In an action to recover damages for personal injuries, the defendant County of Nassau appeals, as limited by its brief, from so much of an order of the Supreme Court, Nassau County (Goldstein, J.), dated October 9, 1992, as denied its motion to dismiss the complaint insofar as it is asserted against it.
Ordered that the order is reversed insofar as appealed from, on the law, with costs, and the complaint is dismissed insofar as it is asserted against the defendant County of Nassau.
The plaintiff failed to serve a timely complaint in response to the notice of appearance and demand for a complaint of the defendant County of Nassau (hereinafter County). The complaint, when it was finally served, was more than two months late. The County rejected it as untimely and did not interpose an answer. The plaintiff then moved for a default judgment, and the County cross-moved to dismiss the complaint insofar as it is asserted against it. The Supreme Court denied both *587motions. We disagree with regard to the County’s cross motion.
The plaintiffs proffered excuse for untimely service of the complaint was that it had misplaced the County’s notice of appearance and demand for a complaint. This excuse is legally insufficient (see, Robinson v New York City Tr. Auth., 203 AD2d 351; Egan v Federated Dept. Stores, 108 AD2d 718; compare, Scott v Allstate Ins. Co., 124 AD2d 481).

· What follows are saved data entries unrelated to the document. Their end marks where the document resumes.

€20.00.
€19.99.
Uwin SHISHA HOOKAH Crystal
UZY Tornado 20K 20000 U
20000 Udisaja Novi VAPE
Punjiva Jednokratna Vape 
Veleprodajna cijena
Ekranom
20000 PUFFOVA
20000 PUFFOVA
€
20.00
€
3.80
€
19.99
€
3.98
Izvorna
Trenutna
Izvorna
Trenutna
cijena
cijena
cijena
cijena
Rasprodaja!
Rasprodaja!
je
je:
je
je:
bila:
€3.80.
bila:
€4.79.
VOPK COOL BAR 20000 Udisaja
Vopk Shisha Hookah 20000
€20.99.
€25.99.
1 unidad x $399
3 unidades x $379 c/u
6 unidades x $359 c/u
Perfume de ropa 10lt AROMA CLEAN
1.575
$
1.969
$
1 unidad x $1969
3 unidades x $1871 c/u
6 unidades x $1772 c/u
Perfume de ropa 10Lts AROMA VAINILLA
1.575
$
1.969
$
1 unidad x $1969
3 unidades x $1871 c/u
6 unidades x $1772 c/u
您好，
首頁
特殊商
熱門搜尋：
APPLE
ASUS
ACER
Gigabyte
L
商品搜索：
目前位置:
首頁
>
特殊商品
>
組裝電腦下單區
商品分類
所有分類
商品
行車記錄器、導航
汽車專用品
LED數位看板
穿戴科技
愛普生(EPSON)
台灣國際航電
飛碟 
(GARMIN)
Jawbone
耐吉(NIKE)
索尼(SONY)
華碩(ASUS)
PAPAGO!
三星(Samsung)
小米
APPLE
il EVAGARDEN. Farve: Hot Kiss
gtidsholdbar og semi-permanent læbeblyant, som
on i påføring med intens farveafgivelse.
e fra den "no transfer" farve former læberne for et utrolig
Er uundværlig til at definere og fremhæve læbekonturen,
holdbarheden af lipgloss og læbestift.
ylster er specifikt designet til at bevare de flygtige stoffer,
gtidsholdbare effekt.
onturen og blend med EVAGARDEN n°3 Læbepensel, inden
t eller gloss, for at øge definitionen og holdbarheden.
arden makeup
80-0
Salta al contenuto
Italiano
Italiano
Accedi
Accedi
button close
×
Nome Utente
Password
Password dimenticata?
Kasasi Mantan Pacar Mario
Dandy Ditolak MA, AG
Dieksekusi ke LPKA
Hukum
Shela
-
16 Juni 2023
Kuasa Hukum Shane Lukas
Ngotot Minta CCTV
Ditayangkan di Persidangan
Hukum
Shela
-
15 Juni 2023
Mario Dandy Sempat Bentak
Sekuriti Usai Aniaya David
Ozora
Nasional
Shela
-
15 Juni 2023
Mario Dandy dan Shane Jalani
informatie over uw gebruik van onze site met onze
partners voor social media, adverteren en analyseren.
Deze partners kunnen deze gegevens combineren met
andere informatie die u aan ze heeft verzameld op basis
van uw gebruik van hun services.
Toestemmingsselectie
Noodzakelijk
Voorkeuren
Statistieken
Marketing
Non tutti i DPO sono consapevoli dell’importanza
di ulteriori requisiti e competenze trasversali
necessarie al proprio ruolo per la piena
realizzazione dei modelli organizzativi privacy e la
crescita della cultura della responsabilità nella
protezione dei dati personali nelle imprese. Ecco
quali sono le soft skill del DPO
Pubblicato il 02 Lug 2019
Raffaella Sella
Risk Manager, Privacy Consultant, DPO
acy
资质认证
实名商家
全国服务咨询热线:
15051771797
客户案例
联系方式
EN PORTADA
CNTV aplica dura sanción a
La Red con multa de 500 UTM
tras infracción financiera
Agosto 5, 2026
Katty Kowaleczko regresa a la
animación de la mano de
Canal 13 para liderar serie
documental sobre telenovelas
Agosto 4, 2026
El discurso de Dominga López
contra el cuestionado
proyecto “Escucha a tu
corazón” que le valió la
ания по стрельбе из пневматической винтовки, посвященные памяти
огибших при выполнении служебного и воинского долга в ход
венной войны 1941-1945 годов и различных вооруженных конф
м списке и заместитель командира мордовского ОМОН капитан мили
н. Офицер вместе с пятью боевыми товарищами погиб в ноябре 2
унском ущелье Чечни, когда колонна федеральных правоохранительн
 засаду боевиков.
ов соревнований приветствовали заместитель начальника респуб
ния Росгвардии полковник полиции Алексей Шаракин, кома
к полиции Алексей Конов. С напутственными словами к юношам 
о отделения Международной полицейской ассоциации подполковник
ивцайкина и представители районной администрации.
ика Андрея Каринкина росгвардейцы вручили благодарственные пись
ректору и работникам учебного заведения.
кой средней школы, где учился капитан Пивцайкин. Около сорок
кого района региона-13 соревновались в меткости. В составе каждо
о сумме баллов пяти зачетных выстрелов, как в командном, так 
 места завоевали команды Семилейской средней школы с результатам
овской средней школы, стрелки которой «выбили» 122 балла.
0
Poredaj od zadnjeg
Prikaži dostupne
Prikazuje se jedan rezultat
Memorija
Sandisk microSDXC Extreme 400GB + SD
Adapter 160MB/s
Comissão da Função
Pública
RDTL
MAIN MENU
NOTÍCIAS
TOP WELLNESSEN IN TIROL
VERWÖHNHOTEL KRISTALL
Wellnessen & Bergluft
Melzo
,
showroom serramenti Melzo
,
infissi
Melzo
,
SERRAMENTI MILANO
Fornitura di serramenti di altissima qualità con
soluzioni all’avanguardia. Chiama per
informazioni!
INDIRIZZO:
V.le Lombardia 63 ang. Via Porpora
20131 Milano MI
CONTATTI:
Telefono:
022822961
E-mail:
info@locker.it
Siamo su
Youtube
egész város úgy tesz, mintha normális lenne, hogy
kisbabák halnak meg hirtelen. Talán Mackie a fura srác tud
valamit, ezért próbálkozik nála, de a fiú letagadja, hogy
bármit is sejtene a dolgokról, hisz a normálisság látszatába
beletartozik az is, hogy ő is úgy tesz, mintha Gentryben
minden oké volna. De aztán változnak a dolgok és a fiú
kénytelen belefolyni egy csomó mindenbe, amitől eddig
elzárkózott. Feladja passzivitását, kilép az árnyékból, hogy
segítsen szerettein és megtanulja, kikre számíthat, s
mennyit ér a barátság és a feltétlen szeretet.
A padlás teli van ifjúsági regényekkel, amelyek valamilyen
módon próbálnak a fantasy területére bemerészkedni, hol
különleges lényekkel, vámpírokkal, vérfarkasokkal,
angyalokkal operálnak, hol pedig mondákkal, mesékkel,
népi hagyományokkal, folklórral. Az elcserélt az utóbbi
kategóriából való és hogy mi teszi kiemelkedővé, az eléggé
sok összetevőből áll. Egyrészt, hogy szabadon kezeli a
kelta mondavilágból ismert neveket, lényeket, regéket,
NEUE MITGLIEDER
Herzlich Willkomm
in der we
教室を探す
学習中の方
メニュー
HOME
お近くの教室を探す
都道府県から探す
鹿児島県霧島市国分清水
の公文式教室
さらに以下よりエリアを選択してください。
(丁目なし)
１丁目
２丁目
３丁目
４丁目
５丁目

Moreover, the plaintiff failed to show that there is legal merit to his allegation that the County had negligently failed to install traffic control devices at the site of the accident. There is no evidence in the record of a causal connection between the County’s alleged failure and the accident. Even assuming that there were such a causal connection, the decision whether or not to install traffic control devices is a discretionary governmental function, which would not result in liability on the part of the County (see, Pizzi v City of New York, 156 AD2d 438; Cimino v City of New York, 54 AD2d 843, affd 43 NY2d 966). Bracken, J. P., Miller, Copertino, Santucci and Altman, JJ., concur.